Work required: From the line containing "date listings and" to the line containing "of the 163 cases." in the records below, set down every line exactly as it stands, both ends included, and skip the pictures.
..........
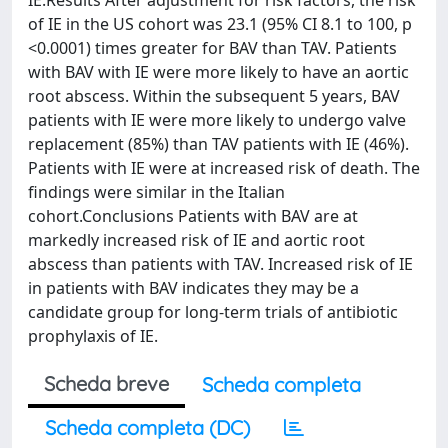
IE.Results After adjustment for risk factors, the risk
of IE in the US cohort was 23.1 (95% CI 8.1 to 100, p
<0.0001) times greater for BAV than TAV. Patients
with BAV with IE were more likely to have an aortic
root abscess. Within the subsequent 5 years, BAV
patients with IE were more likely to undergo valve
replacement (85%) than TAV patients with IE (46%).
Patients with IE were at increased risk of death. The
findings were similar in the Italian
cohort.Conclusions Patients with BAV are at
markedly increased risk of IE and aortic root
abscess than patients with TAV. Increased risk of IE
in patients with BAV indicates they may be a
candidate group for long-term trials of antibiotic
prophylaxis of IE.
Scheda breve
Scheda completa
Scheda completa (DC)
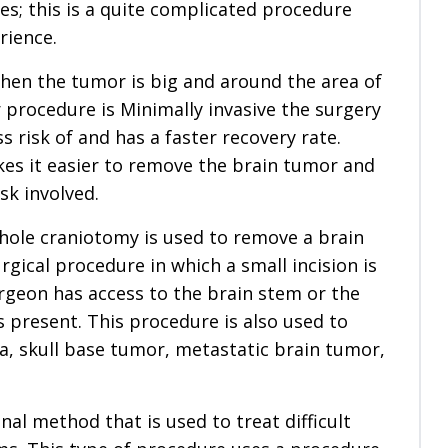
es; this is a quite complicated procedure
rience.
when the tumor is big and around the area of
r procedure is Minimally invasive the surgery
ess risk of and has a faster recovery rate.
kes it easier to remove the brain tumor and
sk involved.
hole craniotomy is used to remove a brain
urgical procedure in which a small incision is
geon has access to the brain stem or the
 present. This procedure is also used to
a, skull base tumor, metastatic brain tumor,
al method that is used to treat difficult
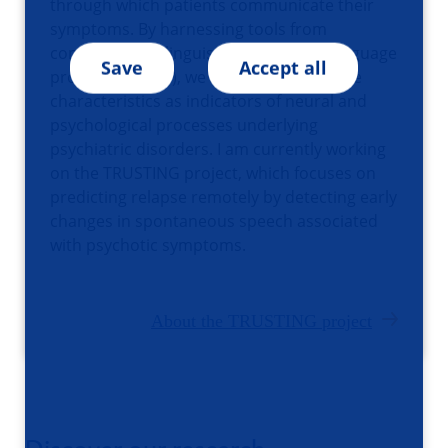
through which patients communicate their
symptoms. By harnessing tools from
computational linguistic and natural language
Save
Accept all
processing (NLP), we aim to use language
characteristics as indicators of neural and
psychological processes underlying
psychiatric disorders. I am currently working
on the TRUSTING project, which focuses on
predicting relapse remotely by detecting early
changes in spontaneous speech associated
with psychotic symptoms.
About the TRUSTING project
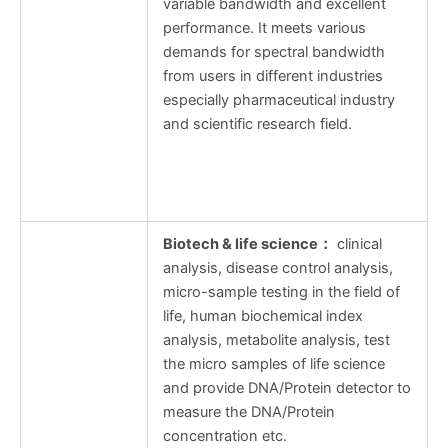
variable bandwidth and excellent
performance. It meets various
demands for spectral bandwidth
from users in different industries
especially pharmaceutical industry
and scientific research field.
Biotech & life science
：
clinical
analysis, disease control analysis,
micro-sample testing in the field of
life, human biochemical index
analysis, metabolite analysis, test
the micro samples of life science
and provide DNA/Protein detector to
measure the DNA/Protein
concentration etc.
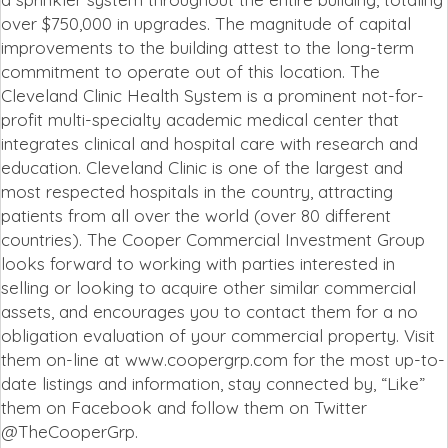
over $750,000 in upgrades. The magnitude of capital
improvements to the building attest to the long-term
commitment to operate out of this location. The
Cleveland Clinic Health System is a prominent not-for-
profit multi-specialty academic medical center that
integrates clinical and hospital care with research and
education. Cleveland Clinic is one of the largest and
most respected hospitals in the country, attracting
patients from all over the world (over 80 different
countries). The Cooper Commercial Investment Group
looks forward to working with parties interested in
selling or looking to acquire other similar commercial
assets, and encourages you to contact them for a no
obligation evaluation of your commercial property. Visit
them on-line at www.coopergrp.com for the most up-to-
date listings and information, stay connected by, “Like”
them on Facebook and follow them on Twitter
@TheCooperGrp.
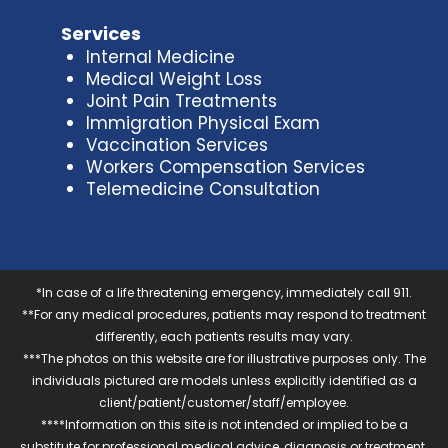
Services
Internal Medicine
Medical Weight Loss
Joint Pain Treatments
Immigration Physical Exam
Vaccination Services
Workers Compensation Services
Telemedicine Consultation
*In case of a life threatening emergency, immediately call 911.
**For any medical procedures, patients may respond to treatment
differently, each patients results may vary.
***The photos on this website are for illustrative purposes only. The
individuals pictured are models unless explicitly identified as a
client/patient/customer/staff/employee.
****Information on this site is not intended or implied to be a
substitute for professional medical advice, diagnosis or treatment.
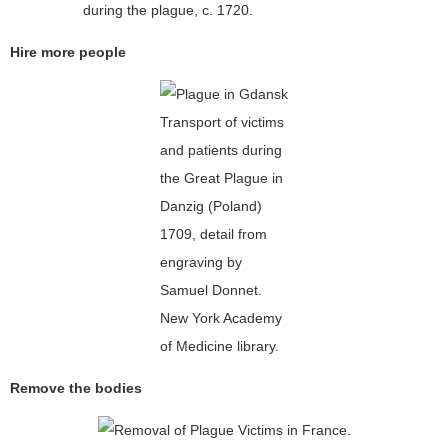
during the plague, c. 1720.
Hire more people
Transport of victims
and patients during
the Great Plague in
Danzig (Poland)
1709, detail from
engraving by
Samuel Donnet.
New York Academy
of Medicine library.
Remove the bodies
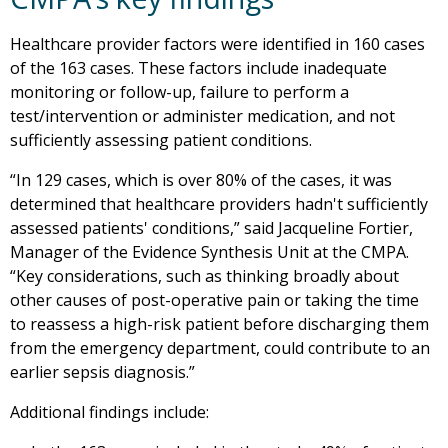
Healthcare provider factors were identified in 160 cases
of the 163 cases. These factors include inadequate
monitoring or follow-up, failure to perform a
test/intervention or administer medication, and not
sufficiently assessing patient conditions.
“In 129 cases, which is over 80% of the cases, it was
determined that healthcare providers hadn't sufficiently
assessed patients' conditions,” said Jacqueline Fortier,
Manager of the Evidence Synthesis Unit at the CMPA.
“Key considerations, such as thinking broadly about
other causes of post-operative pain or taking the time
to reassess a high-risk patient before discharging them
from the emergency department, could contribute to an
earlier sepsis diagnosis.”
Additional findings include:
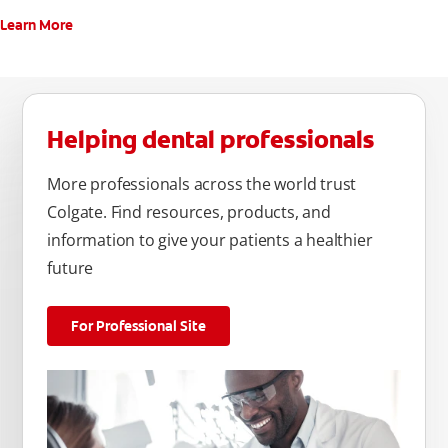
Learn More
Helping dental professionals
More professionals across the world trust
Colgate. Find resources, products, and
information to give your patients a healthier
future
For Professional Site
..........
Solution:
date listings and information, stay connected by, “Like”
them on Facebook and follow them on Twitter
@TheCooperGrp.
Services
Internal Medicine
Medical Weight Loss
Joint Pain Treatments
Immigration Physical Exam
Vaccination Services
Workers Compensation Services
Telemedicine Consultation
*In case of a life threatening emergency, immediately call 911.
**For any medical procedures, patients may respond to treatment
differently, each patients results may vary.
***The photos on this website are for illustrative purposes only. The
individuals pictured are models unless explicitly identified as a
client/patient/customer/staff/employee.
****Information on this site is not intended or implied to be a
substitute for professional medical advice, diagnosis or treatment.
during the plague, c. 1720.
Hire more people
Transport of victims
and patients during
the Great Plague in
Danzig (Poland)
1709, detail from
engraving by
Samuel Donnet.
New York Academy
of Medicine library.
Remove the bodies
Healthcare provider factors were identified in 160 cases
of the 163 cases. These factors include inadequate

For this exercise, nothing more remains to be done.